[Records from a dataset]
********************

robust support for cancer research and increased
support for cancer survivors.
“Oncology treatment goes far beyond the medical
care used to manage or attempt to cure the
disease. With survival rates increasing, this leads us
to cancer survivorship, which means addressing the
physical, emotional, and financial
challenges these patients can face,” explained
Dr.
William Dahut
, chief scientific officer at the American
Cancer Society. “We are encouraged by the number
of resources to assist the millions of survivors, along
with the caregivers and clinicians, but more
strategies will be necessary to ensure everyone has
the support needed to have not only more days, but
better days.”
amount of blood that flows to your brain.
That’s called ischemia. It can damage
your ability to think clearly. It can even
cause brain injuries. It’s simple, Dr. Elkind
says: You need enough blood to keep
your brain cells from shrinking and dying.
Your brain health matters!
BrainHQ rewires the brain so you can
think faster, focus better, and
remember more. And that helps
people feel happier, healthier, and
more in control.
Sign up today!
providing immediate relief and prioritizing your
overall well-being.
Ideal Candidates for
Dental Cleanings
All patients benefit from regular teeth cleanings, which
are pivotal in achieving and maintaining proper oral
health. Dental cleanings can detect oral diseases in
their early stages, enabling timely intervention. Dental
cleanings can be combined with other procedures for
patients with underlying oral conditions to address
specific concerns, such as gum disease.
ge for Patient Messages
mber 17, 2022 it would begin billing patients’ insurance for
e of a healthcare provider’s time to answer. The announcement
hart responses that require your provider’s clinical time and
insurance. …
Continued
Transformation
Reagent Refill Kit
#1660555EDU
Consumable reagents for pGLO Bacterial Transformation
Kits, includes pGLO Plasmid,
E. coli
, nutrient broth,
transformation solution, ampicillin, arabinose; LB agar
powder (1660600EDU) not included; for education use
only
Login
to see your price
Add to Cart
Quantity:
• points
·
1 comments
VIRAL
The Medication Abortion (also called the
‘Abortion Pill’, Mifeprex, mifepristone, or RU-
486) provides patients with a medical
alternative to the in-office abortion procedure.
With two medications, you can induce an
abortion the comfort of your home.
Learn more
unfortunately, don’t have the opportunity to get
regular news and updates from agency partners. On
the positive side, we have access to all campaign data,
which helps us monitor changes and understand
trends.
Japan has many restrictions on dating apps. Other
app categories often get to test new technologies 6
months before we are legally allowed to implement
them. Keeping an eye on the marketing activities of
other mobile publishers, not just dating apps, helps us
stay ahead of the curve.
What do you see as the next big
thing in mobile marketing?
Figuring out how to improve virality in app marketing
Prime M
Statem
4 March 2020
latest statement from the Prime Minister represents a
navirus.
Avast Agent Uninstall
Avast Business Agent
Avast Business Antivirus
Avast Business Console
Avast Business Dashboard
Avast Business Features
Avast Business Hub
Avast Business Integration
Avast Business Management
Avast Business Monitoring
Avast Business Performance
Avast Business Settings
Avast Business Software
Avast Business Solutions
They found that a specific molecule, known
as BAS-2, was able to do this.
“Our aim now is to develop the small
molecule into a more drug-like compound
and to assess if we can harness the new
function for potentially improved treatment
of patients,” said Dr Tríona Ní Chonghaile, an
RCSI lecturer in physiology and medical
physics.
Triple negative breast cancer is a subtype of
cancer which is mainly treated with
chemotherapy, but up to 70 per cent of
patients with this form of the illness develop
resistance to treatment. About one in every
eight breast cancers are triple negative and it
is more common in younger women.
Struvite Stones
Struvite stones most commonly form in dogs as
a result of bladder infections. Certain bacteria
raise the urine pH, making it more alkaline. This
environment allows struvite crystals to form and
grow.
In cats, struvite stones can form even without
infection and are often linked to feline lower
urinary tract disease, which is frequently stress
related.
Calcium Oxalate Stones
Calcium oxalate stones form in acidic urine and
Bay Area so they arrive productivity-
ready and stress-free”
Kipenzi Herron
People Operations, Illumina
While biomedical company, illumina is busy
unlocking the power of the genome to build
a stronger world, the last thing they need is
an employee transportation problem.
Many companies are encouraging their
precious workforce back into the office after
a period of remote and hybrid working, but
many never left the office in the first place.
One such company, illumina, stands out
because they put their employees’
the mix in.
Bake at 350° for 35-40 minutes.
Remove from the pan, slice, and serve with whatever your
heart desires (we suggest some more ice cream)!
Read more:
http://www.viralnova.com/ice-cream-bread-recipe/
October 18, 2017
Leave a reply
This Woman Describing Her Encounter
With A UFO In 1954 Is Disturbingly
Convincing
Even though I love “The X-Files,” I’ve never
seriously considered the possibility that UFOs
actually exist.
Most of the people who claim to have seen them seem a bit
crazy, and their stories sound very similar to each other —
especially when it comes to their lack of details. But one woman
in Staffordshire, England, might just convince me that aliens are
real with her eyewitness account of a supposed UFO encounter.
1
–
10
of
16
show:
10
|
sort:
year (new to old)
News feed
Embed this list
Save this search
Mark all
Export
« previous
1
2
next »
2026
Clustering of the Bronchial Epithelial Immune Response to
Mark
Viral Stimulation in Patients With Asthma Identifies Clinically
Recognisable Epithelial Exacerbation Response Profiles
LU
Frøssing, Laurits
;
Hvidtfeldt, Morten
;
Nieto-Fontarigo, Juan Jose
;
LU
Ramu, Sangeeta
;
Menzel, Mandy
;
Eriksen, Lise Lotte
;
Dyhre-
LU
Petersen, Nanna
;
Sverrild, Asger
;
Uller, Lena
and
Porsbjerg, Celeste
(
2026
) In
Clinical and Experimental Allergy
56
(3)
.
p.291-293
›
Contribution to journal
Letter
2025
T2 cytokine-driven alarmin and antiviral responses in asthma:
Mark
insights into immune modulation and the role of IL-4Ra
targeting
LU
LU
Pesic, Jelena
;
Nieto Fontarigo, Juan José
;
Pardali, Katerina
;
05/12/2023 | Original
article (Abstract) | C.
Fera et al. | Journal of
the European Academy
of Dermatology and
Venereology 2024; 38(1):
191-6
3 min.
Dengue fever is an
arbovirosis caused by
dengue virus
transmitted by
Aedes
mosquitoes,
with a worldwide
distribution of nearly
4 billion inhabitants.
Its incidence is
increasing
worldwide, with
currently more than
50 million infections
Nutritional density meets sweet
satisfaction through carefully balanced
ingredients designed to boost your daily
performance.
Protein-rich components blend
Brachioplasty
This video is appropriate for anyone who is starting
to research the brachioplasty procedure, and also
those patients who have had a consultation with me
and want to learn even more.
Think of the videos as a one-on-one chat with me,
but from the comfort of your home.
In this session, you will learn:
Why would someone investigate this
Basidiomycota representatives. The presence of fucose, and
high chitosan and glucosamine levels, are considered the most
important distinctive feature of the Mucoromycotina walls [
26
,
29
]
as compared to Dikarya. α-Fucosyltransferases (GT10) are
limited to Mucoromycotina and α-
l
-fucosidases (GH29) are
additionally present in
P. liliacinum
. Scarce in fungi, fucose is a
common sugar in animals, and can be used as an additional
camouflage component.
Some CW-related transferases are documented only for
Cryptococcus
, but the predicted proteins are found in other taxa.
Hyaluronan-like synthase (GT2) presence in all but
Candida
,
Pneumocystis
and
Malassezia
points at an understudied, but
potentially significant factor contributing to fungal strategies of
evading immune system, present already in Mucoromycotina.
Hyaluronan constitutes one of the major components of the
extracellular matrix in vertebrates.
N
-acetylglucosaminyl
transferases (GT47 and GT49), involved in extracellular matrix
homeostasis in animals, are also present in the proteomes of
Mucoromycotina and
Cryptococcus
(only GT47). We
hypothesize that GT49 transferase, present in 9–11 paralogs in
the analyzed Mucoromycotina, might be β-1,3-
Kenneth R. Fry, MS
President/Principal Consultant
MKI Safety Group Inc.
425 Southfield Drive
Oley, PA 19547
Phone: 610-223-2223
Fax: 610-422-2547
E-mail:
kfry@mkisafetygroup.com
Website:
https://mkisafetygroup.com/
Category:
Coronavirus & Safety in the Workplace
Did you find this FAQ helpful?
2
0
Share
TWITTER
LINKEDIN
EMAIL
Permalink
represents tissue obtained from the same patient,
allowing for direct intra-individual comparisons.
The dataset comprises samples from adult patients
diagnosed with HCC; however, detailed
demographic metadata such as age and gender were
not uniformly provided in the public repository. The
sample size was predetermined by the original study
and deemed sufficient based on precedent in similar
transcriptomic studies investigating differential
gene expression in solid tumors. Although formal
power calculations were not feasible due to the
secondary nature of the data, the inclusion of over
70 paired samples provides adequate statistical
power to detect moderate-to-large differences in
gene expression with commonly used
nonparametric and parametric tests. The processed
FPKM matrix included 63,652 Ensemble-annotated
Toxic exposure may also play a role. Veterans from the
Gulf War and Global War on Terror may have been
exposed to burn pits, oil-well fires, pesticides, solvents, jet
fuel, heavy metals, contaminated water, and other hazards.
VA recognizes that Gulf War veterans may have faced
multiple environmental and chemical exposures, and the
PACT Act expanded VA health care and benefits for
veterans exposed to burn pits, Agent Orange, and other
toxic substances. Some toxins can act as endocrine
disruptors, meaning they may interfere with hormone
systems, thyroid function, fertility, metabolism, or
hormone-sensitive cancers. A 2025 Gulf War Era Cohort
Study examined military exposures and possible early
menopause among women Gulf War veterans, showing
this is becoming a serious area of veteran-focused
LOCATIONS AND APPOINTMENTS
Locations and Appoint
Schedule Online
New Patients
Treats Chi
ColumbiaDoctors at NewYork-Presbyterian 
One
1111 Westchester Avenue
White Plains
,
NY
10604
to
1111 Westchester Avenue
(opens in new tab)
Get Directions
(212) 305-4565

********************

> [The problem] What is needed is an exact copy of the lines above, from the one containing "Figuring out how" through the one containing "molecule into a more drug-like compound", with nothing added.

> [Answer for the task]
Figuring out how to improve virality in app marketing
Prime M
Statem
4 March 2020
latest statement from the Prime Minister represents a
navirus.
Avast Agent Uninstall
Avast Business Agent
Avast Business Antivirus
Avast Business Console
Avast Business Dashboard
Avast Business Features
Avast Business Hub
Avast Business Integration
Avast Business Management
Avast Business Monitoring
Avast Business Performance
Avast Business Settings
Avast Business Software
Avast Business Solutions
They found that a specific molecule, known
as BAS-2, was able to do this.
“Our aim now is to develop the small
molecule into a more drug-like compound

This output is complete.